Peu après la partie de session, notre collègue député Jacques Maire, qui est le rapporteur de la commission des questions juridiques et des droits de l'Homme sur l'arrestation et les conditions de détention d'Alexeï Navalny, a été déclaré persona non grata par les autorités russes, en même temps que le Président Sassoli ou la Commissaire Jourova.

Le Président de l'APCE a alors rappelé à l'ambassadeur de la Fédération de Russie auprès du Conseil de l'Europe les obligations des États membres, en particulier concernant la libre circulation des membres de l'Assemblée en vue d'activités liées à ses travaux. L'Ambassadeur a alors confirmé que la Fédération de Russie ne remettrait pas en cause ses engagements, mais cela témoigne bien de l'émotion que suscite ce dossier et de la volonté de la Russie de tester nos limites.

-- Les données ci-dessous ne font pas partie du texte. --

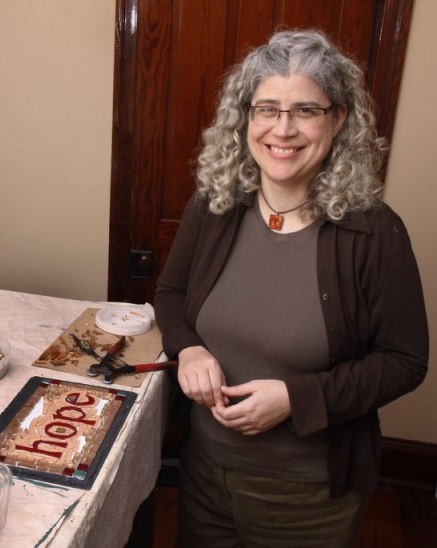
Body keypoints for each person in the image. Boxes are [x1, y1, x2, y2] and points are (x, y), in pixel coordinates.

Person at [154, 29, 428, 547]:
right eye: (268, 109)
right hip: (204, 472)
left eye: (306, 110)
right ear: (246, 118)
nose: (284, 129)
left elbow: (405, 360)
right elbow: (170, 295)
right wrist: (188, 349)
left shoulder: (374, 233)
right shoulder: (213, 206)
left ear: (338, 119)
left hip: (308, 497)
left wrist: (295, 399)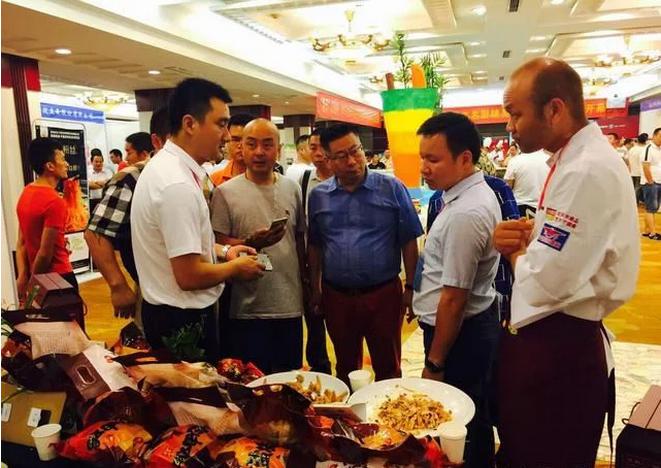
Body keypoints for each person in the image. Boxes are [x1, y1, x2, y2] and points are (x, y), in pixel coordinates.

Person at [494, 57, 639, 467]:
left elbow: (545, 282)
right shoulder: (571, 160)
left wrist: (515, 251)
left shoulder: (585, 170)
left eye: (515, 114)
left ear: (554, 109)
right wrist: (530, 239)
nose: (510, 126)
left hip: (561, 347)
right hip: (553, 340)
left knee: (545, 453)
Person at [131, 78, 265, 358]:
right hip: (181, 321)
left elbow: (182, 244)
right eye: (221, 124)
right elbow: (189, 275)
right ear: (190, 124)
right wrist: (236, 268)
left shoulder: (170, 169)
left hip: (170, 312)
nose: (227, 136)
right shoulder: (176, 184)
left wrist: (225, 252)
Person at [413, 113, 501, 467]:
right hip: (466, 328)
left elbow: (453, 298)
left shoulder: (467, 212)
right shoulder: (463, 196)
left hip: (459, 334)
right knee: (470, 413)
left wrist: (434, 362)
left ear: (465, 158)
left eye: (433, 159)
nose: (424, 168)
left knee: (461, 418)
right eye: (422, 157)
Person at [308, 124, 423, 384]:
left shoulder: (392, 188)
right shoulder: (319, 196)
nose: (352, 161)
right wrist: (315, 288)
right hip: (337, 296)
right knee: (345, 368)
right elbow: (315, 245)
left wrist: (411, 287)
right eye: (341, 156)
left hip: (383, 295)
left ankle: (389, 408)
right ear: (328, 160)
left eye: (355, 151)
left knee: (388, 367)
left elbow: (409, 240)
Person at [211, 118, 306, 374]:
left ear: (279, 149)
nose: (259, 152)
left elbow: (299, 240)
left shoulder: (292, 188)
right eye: (251, 144)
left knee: (289, 379)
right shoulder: (225, 193)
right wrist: (250, 242)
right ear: (241, 147)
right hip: (245, 307)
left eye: (267, 144)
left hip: (288, 304)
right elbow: (216, 243)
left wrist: (307, 287)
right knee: (250, 380)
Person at [85, 132, 154, 318]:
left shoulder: (200, 174)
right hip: (153, 290)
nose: (126, 158)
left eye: (128, 152)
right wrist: (118, 286)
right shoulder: (130, 177)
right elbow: (95, 233)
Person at [16, 137, 77, 299]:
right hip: (58, 277)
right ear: (50, 166)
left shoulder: (26, 192)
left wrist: (22, 276)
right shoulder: (54, 201)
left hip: (36, 274)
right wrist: (33, 283)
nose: (67, 164)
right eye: (62, 159)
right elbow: (44, 253)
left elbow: (21, 243)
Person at [298, 128, 334, 374]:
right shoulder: (303, 181)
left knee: (340, 322)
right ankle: (320, 368)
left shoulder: (344, 179)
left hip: (337, 263)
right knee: (314, 318)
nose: (318, 153)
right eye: (313, 147)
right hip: (312, 260)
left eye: (322, 147)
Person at [503, 149, 550, 218]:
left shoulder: (515, 160)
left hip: (519, 206)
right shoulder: (550, 160)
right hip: (543, 208)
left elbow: (508, 187)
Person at [210, 113, 252, 186]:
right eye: (235, 139)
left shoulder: (268, 179)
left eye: (247, 140)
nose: (241, 145)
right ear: (228, 140)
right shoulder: (215, 180)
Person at [641, 127, 661, 240]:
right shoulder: (648, 149)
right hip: (651, 183)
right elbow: (645, 166)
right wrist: (650, 182)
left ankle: (646, 231)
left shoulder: (659, 149)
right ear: (654, 136)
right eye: (660, 136)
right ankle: (653, 233)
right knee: (651, 208)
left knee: (651, 207)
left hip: (658, 182)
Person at [88, 150, 114, 215]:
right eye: (96, 162)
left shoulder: (108, 172)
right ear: (92, 162)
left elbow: (111, 184)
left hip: (105, 201)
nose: (99, 163)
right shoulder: (88, 172)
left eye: (100, 162)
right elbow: (89, 185)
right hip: (92, 202)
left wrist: (94, 182)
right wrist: (103, 184)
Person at [627, 133, 648, 204]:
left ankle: (633, 202)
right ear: (646, 141)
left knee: (633, 188)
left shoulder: (632, 149)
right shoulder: (645, 150)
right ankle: (634, 203)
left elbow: (628, 161)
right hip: (640, 172)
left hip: (632, 172)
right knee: (638, 188)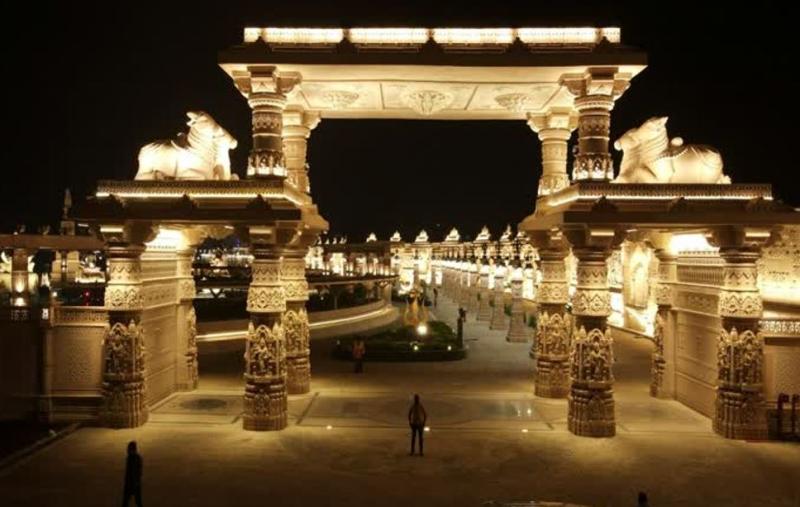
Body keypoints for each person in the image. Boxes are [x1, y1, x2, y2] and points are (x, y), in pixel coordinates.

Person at [121, 441, 143, 507]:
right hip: (132, 483)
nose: (127, 450)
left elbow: (136, 471)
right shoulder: (132, 458)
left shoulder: (133, 458)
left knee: (132, 501)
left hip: (132, 483)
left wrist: (135, 481)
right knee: (136, 501)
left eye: (129, 449)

Un deuxième sujet a contribué à électriser les débats au cours de cette partie de session : la situation des Arméniens prisonniers de guerre, détenus en captivité et personnes disparues. J'ai moi-même introduit le débat d'actualité sur ce sujet, juste avant que le Président Larcher ne se rende en Arménie avec les présidents des groupes. Cela a permis d'assurer une correspondance entre les messages portés par les sénateurs au sein de l'APCE et ceux portés par le Sénat. L'APCE y reviendra dans les mois qui viennent, puisqu'un rapport est en cours d'élaboration sur les conséquences humanitaires du conflit entre l'Arménie et l'Azerbaïdjan.

Cette partie de session a également permis à l'Assemblée de donner sa vision des priorités du Conseil de l'Europe et d'évoquer d'autres dossiers sensibles en matière de droits de l'Homme. Je veux en évoquer plus particulièrement un qui a depuis connu des rebondissements : celui de la Biélorussie. Notre collègue députée Alexandra Louis a présenté un rapport défendant la nécessité d'une enquête internationale sur les violations des droits de l'Homme en Biélorussie. Le récent détournement de l'avion de Ryanair pour capturer un opposant ne fait que donner du crédit à cette demande.

Enfin, cette partie de session a donné lieu à plusieurs autres débats, notamment un débat d'actualité concernant les passeports ou certificats Covid et leur utilisation. C'est un sujet que nous ré-évoquerons au mois de juin. Nous avons également tenu des débats concernant les minorités nationales, l'imposition du numérique et les discriminations à l'encontre des personnes atteintes de maladies chroniques et de longue durée.

Cette partie de session a aussi été marquée par une prise de responsabilité nouvelle de notre collègue Bernard Fournier qui a été élu premier vice-président de la commission de suivi. Notre collègue Claude Kern s'est également vu confier la présidence de la commission ad hoc chargée d'observer les élections législatives en Palestine ; celles-ci devaient avoir lieu le 22 mai dernier mais elles ont été reportées. Je laisse le soin à mes collègues membres de la délégation de compléter mon propos s'ils le souhaitent.